SOURCE INFORMATION:
***

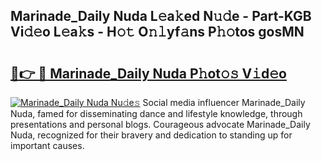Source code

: ## Marinade_Daily Nuda L𝚎a𝚔ed N𝚞𝚍e - Part-KGB Vi𝚍𝚎o L𝚎a𝚔s - H𝚘𝚝 O𝚗𝚕yf𝚊ns P𝚑𝚘tos gosMN

# <h2><a href="http://kfeskx7.oniu.top/?m=Marinade_Daily+Nuda">🔗👉 🔴 Marinade_Daily Nuda P𝚑ot𝚘𝚜 V𝚒d𝚎o</a></h2>

[![Marinade_Daily Nuda Nu𝚍e𝚜](https://i.imgur.com/0qMVB7G.gif)](http://kfeskx7.oniu.top/?m=Marinade_Daily+Nuda)
Social media influencer Marinade_Daily Nuda, famed for disseminating dance and lifestyle knowledge, through presentations and personal blogs. Courageous advocate Marinade_Daily Nuda, recognized for their bravery and dedication to standing up for important causes.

***

INSTRUCTION: Output all entries unchanged; skip the pictures.

TASK RESULT:
Source code

: ## Marinade_Daily Nuda L𝚎a𝚔ed N𝚞𝚍e - Part-KGB Vi𝚍𝚎o L𝚎a𝚔s - H𝚘𝚝 O𝚗𝚕yf𝚊ns P𝚑𝚘tos gosMN

# <h2><a href="http://kfeskx7.oniu.top/?m=Marinade_Daily+Nuda">🔗👉 🔴 Marinade_Daily Nuda P𝚑ot𝚘𝚜 V𝚒d𝚎o</a></h2>

[![Marinade_Daily Nuda Nu𝚍e𝚜](https://i.imgur.com/0qMVB7G.gif)](http://kfeskx7.oniu.top/?m=Marinade_Daily+Nuda)
Social media influencer Marinade_Daily Nuda, famed for disseminating dance and lifestyle knowledge, through presentations and personal blogs. Courageous advocate Marinade_Daily Nuda, recognized for their bravery and dedication to standing up for important causes.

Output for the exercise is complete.